It was almost dark and quite cool when we returned to our inn, and to a dinner which is worthy of record.

It commenced with some good chicken broth, after which followed an entrée of half a boiled fowl. This was succeeded by the third course, made up of the other half of the fowl, nicely stewed; and, after some boiled peas, the meal closed with the pièce de résistance of a whole roast fowl!

Broccia and dessert succeeded, whilst our minds were engaged in a melancholy cogitation as to whether the three courses of the immortal Gladstone bore any resemblance to these.

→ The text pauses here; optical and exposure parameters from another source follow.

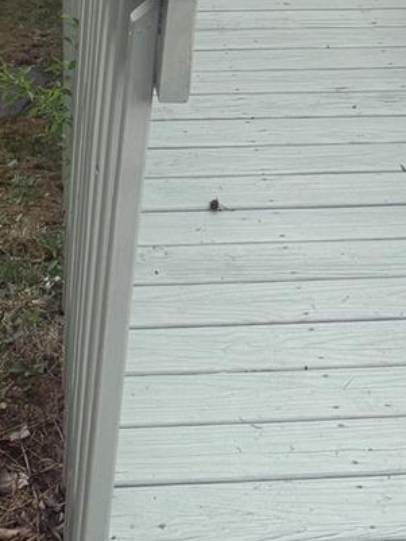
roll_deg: -1.7
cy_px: -317
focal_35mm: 92
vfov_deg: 18.4
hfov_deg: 16.1
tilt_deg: -7.8
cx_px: 232
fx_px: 1438
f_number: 1.78
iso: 100
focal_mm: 6.76
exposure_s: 1/1653
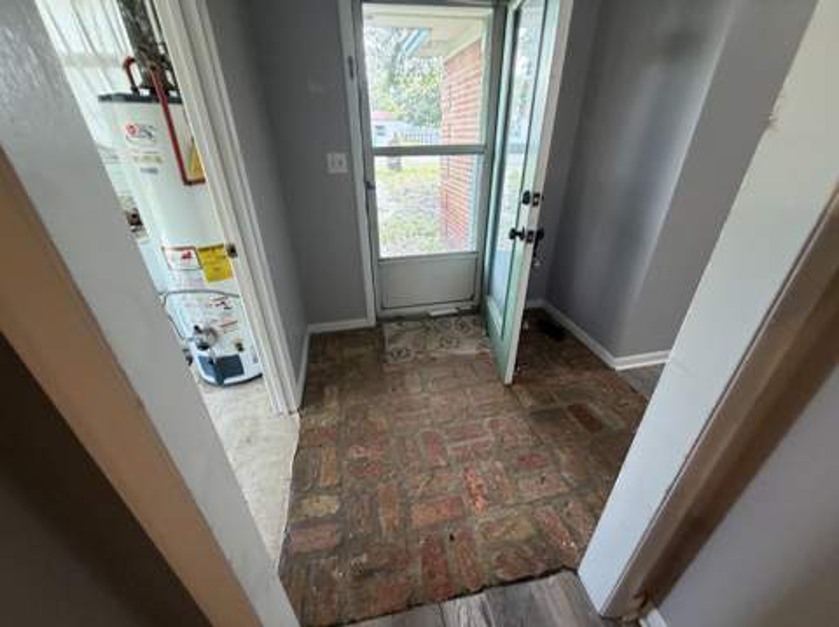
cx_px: 420
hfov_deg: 102.1
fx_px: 339
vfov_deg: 85.6
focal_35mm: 14
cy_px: 314
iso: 200
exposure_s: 1/60
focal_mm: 2.22
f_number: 2.2
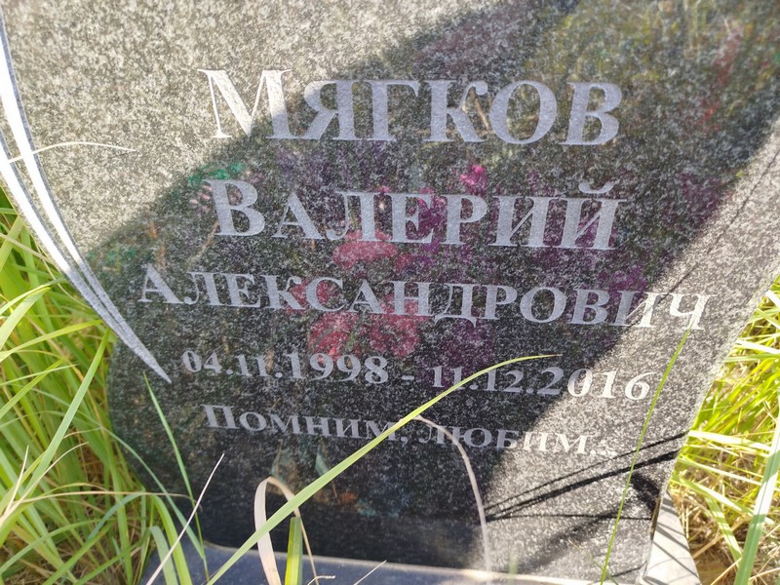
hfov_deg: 71.6
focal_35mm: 24
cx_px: 390
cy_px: 292
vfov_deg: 56.8
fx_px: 541
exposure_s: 1/100
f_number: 1.7
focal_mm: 5.31
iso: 50
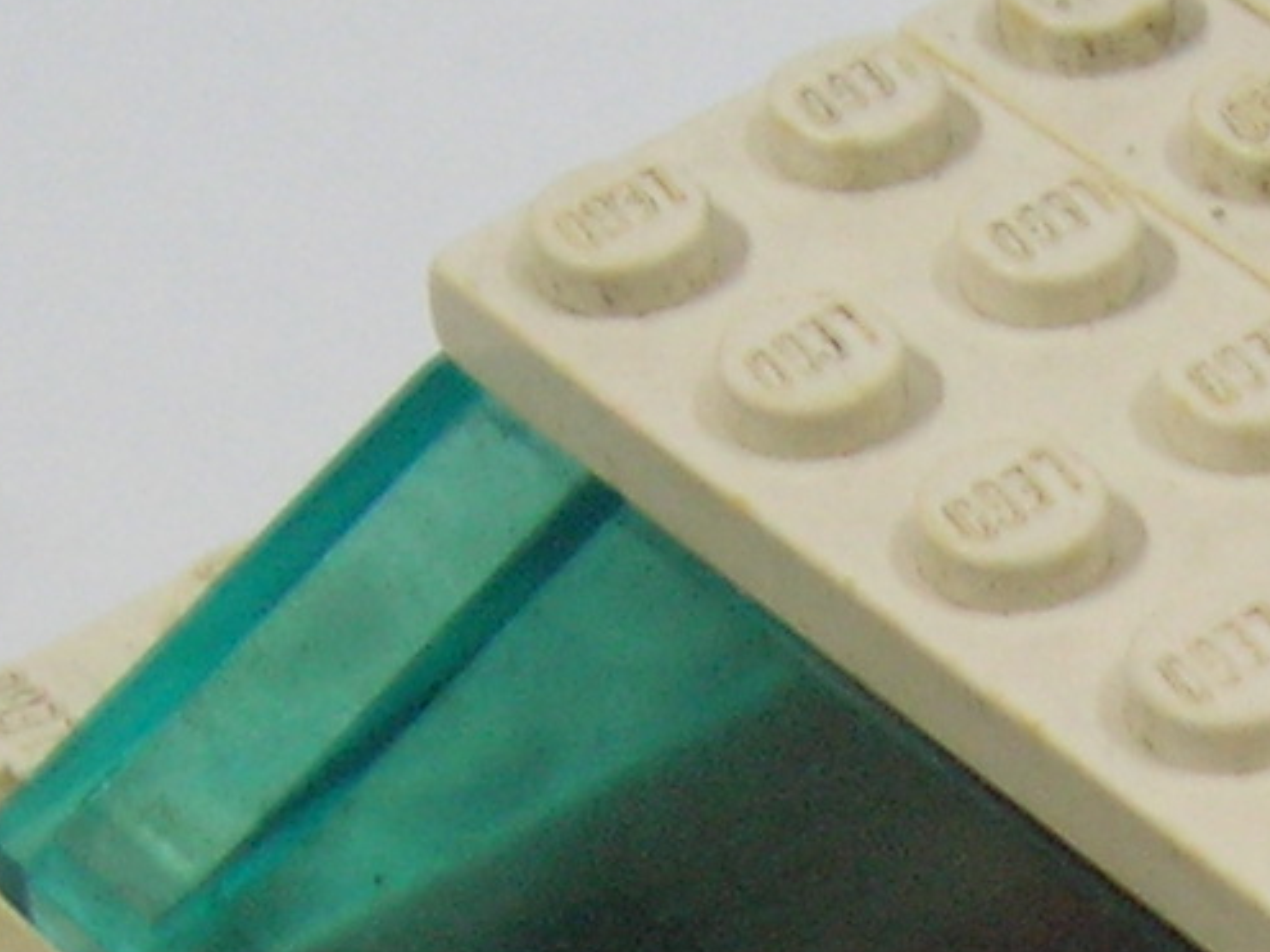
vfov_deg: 9.2
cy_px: 1519
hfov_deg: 12.3
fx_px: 5759
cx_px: 1501
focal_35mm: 157
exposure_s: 1/5.8
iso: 100
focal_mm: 5.7
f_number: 2.9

But we had not yet solved this perplexing question, when the anticipation of a seven-o'clock breakfast and early walk on the morrow, sent us to bed amid serenades of countless nightingales; varied by the less agreeable concert of two poor children in the agonies of hooping-cough on one side,—two or three snoring women with cast-iron lungs on the other,—and, overhead, a lively family, consisting of a squalling baby (whose long-suffering mother found it necessary to walk it up and down incessantly), and a man whose chief nocturnal occupation appeared to be throwing his very heavy hobnailed boots from one end of the room to the other (whether to intimidate his offspring or the numerous rats I could not decide). I would willingly have strangled that baby, and put corks down the mouths of those snoring women (for the partitions of a Corsican inn are terribly thin); but the power was not mine. The varying torments had to be borne until the twitter of birds and the rosy sunlight came creeping in through the open window to bid me rise, sadder and wiser by one more experience of the comforts (?) of a night's rest in Corsica!

CHAPTER IX.
EVISA AMONG THE HILLS.

Before eight o'clock next morning we were descending the gorge opposite the house, in order to mount it on the other side, and visit the picturesque convent.

Our coffee and dry bread had been served to us at half-past seven by the "chamber-maid."

This important person was represented by a pretty rosy-cheeked girl of twelve, who combined her chamber duties with those of waitress, and who, at this stage of the morning, was attired in a déshabille of nightdress body and coloured petticoat, with bare feet. Later on, when we returned from our walk, she was in full dress, having added a white head handkerchief, black jacket, white stockings, and shoes.

This Vico walk was one of the loveliest we enjoyed in the island. The steep road that climbed up the hill-side was shaded by oak and ilex trees; numberless sparkling streams dashed down from above and beneath us, and brilliant cyclamen nestled everywhere lovingly amongst the ferns—bracken, felix mas, parsley, walrue, maidenhair, and polypodium—luxuriating on this damp hill-side.

Below us writhed the serpentine Liamone; before us rose the great brown walls of the Monte Libbio rocks; and each corner that we turned, showed new gorges, fresh wooded hills upon one side, and more exquisite ranges of steepest rocks and purest snow mountains on the other.